The researchers suspected that issues such as stigma and discrimination were relevant to their findings. They stated that “stigma may be attached to patients’ social characteristics that are not fully captured in our data, such as occupation, education level, sexual orientation or gender identity.”

The researchers noted that “due to the structural factors that predispose people to acquiring HIV or HCV, people living with HIV and HCV are more likely to hold multiple marginalized identities. If HIV and/or HCV infection is interpreted by healthcare providers as a marker for these identities, discrimination on the basis of these social characteristics could explain [the disparities] observed in our study.”

Another possible explanation advanced by the researchers is that some surgical teams may have stigma arising from “fear of occupational exposure to HIV or HCV.” The researchers stated that such stigma may cause some “surgeons and/or anesthesiologists to less frequently recommend [surgery]”, even when patients have been referred by emergency room physicians.

Improving access to needed surgery

As mentioned by the researchers, people with chronic viral infections may have multiple identities that cause them to be marginalized by larger society. The researchers suggested that the following steps be taken “to address racism and insurance status–based discrimination”:

  • monitor data to reveal who does and who does not get access to surgical care
  • redesign the health insurance system to ensure equitable reimbursement
  • ensure greater transparency and accountability of health systems to community organizations
  • expand efforts to dismantle structural racism

In addition to the above steps, the researchers suggested that education be made available to healthcare providers to explain “low rates of occupational HIV/HCV transmission, universal precautions, and ready availability of post-exposure prophylaxis for HIV". They note that educating providers about these topics "may decrease healthcare worker stigma and discrimination”.
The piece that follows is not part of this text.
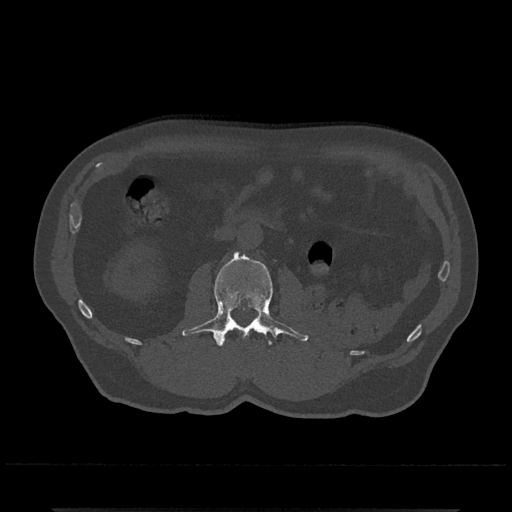
CT including the spine, one axial slice. Position 296 of 797 along the scan axis. Reconstruction kernel Br40s/3. 120 kVp. Bone window (W 1800 / L 400 HU). 0.5 mm slice thickness. 512 × 512 image matrix, field of view 393 × 393 mm. Male patient, age 67 years. From the clinical record (not read from this slice): primary cancer: prostate.
Annotated regions visible in this slice (semi-automatically segmented with operator editing):
- L2 vertebra: bounding box <181,252,309,347> (left, top, right, bottom; pixels)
The researchers called for studies to test these and other potential strategies to improve access to life-saving healthcare for people with chronic viral infections, many of whom are from minority populations.

—Sean R. Hosein

REFERENCES:

  1. Himmelstein KEW, Afif IN, Beard JH, et al. HIV and hepatitis C virus-related disparities in undergoing emergency general surgical procedures in the United States, 2016-2019. Annals of Surgery. 2023; in press.
  2. Resneck JS Jr. Medicare Physician Payment in Need of Major Repair. JAMA. 2023; in press.